## Data for this task
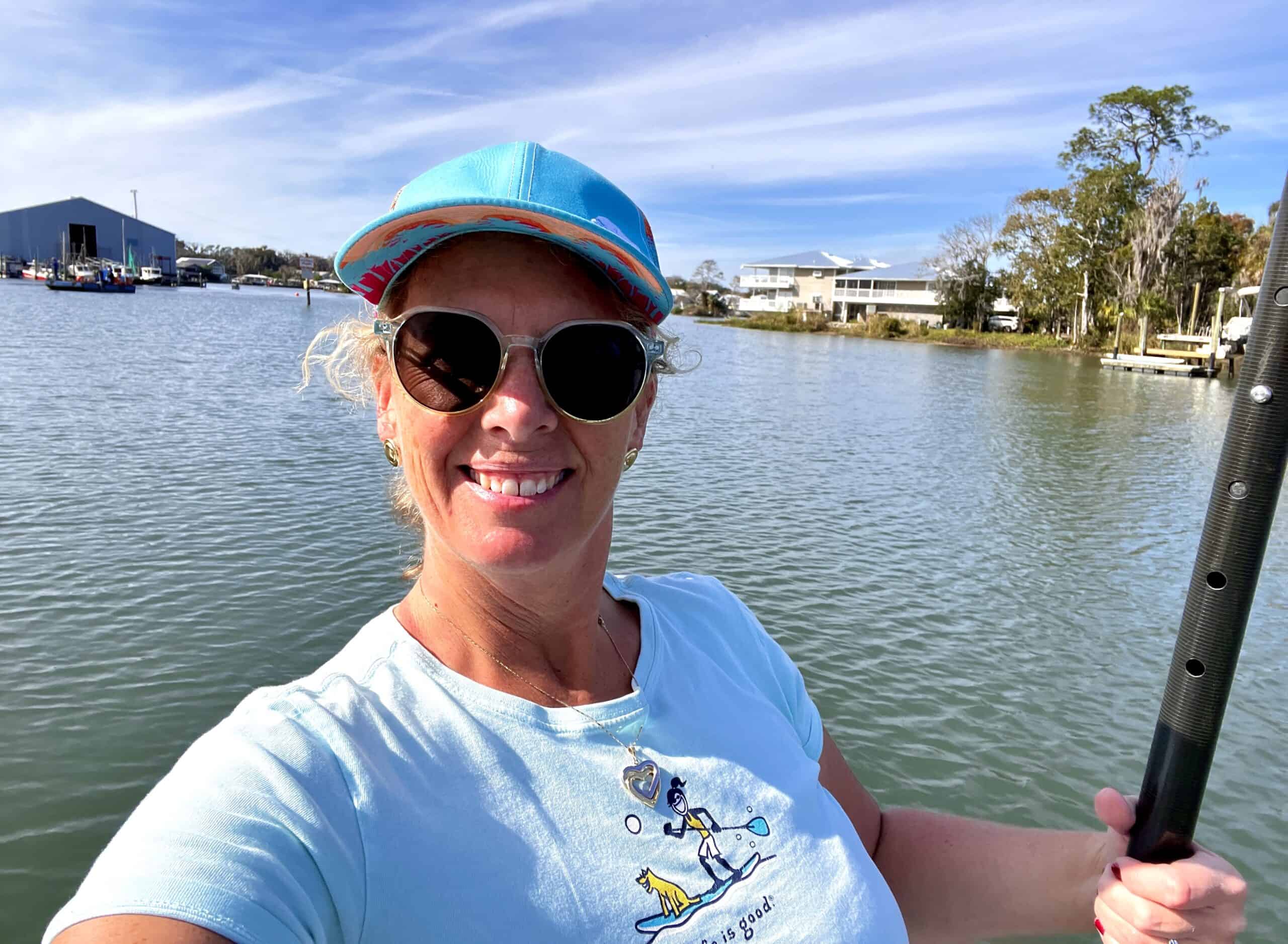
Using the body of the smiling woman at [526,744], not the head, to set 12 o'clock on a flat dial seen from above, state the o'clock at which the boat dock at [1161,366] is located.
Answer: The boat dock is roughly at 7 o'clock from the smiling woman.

==

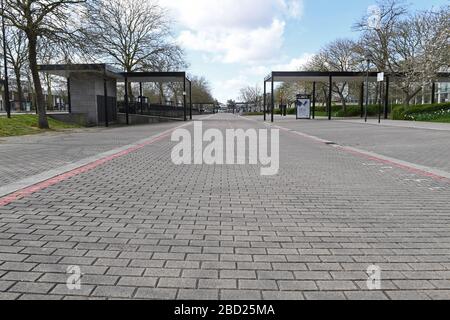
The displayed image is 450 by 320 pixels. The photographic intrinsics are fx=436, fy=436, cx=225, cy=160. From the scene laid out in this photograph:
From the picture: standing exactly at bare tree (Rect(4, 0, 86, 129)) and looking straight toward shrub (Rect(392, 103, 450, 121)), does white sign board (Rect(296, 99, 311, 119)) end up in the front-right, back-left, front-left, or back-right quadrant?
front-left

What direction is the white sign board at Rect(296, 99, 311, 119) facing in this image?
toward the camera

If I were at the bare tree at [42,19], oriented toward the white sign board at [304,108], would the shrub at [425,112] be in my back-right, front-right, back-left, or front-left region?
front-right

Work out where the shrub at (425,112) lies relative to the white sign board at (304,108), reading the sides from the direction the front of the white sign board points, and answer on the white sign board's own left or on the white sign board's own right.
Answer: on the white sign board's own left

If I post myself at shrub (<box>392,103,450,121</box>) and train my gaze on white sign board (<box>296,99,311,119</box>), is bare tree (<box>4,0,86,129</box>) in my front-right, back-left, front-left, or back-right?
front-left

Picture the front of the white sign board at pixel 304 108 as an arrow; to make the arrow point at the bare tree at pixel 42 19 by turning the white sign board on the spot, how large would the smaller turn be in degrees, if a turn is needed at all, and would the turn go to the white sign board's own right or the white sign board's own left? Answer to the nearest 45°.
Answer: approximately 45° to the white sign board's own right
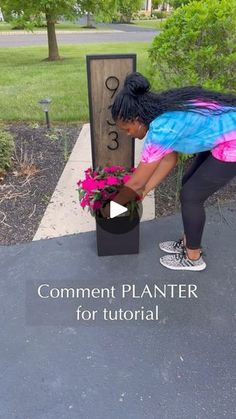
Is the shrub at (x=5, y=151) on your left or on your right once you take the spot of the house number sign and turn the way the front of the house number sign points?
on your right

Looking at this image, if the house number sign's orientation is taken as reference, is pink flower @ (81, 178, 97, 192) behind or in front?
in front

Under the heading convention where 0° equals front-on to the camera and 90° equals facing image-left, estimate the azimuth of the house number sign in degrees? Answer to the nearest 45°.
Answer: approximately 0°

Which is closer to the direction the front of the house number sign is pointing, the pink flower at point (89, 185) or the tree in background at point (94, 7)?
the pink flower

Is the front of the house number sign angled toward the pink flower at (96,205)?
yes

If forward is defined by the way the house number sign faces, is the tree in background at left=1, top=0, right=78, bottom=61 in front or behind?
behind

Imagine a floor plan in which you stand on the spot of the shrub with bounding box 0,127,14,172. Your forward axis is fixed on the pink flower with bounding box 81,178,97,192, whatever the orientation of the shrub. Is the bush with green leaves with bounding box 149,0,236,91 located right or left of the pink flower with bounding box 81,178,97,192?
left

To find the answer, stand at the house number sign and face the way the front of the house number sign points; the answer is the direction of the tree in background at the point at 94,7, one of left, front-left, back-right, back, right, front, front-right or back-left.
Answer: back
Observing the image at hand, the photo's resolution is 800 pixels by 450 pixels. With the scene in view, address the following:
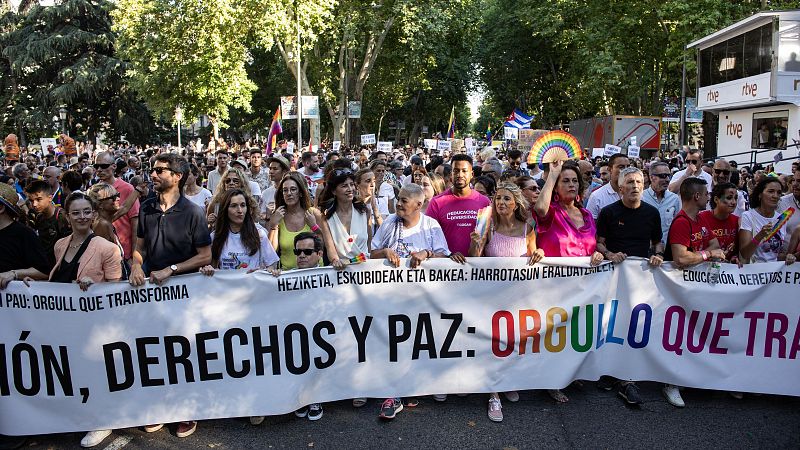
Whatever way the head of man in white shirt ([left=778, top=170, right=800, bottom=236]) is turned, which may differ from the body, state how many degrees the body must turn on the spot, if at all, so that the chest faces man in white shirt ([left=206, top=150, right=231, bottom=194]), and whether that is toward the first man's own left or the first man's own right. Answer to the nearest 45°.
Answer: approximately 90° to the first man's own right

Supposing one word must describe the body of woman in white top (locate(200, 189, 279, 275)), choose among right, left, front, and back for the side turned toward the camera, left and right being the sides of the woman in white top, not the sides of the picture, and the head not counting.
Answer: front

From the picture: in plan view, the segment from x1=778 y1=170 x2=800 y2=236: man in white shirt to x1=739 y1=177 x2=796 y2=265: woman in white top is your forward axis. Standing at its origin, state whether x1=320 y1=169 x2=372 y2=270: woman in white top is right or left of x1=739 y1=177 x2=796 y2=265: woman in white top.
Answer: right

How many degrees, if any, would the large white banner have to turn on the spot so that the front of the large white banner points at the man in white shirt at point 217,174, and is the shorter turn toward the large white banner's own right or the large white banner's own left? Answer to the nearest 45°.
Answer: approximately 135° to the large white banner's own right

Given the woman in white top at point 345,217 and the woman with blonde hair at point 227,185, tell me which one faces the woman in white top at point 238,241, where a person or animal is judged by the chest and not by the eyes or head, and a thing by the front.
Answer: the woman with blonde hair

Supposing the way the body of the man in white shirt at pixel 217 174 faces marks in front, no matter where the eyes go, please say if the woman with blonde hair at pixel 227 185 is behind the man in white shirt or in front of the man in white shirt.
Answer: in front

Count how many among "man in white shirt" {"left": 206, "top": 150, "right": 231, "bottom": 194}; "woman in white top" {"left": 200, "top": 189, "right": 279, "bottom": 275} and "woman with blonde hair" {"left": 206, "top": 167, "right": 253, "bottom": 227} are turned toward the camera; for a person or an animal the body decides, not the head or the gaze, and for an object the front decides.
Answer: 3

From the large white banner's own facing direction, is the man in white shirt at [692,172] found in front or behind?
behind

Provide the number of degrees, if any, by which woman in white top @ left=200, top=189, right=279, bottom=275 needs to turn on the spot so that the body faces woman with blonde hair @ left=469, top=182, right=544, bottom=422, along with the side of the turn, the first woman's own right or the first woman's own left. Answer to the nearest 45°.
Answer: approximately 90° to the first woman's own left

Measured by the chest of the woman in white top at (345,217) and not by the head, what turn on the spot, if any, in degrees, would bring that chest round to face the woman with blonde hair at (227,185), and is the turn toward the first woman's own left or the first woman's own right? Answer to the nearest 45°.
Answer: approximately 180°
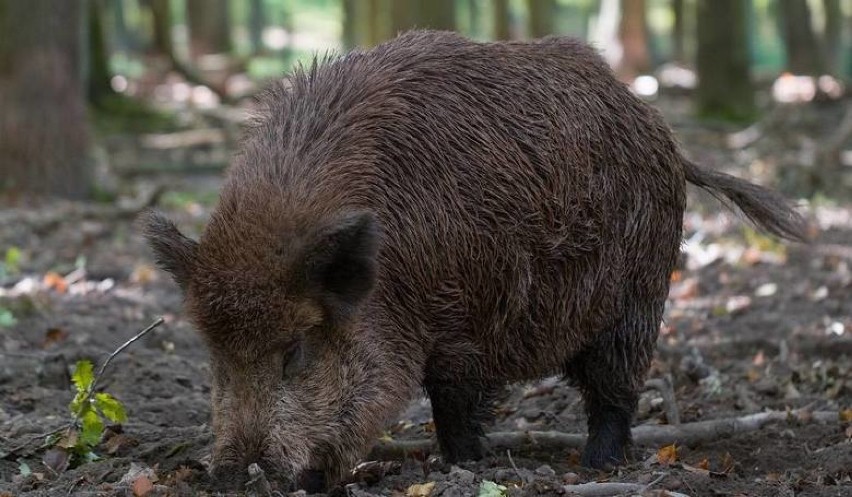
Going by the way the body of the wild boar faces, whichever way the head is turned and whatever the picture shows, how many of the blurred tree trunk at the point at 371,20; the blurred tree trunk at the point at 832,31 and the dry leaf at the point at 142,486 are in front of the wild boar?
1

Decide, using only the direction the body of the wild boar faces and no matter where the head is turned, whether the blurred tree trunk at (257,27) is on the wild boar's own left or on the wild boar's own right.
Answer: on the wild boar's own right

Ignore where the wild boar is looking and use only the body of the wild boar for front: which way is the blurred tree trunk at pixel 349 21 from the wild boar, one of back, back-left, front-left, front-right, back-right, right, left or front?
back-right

...

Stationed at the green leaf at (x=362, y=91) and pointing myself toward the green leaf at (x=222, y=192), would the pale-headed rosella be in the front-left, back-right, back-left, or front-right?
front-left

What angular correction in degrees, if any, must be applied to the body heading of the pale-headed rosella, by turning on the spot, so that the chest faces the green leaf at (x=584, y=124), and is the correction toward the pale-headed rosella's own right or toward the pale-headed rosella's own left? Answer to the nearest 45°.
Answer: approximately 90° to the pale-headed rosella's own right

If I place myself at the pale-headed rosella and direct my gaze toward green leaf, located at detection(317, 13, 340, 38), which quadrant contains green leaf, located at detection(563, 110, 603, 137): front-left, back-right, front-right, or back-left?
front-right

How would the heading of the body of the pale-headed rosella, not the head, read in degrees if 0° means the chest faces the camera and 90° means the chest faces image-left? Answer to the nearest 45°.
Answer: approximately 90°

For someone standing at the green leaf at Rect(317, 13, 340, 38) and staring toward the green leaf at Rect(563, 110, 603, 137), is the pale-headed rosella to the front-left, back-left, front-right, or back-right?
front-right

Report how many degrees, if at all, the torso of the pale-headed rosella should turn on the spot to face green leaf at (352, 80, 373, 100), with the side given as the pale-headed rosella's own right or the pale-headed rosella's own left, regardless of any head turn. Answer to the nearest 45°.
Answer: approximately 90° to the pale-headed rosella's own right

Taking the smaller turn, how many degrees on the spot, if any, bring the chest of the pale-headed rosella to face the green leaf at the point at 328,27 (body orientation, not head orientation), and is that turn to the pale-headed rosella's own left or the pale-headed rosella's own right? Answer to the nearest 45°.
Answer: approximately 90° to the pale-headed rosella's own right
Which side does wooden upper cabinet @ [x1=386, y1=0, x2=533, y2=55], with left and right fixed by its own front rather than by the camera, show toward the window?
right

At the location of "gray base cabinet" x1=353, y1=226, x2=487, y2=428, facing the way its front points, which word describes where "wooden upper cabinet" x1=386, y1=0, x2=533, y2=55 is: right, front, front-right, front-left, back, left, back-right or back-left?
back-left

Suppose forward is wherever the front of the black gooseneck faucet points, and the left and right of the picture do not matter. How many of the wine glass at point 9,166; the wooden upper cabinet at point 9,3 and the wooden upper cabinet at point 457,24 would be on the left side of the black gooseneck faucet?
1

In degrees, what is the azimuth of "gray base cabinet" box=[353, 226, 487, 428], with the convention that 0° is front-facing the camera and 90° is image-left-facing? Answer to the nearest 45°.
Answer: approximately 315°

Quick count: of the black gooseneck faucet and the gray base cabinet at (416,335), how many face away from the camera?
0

## Task details
Please echo the lines running from the line that contains "Using the body" through the line that contains "Answer: The boat", both included, and nothing else.

## Written solution
Using the body of the smiling woman at [526,744], not the head, to set 12 o'clock on a flat dial seen from above, state the o'clock at which the boat dock at [1161,366] is located.
Answer: The boat dock is roughly at 7 o'clock from the smiling woman.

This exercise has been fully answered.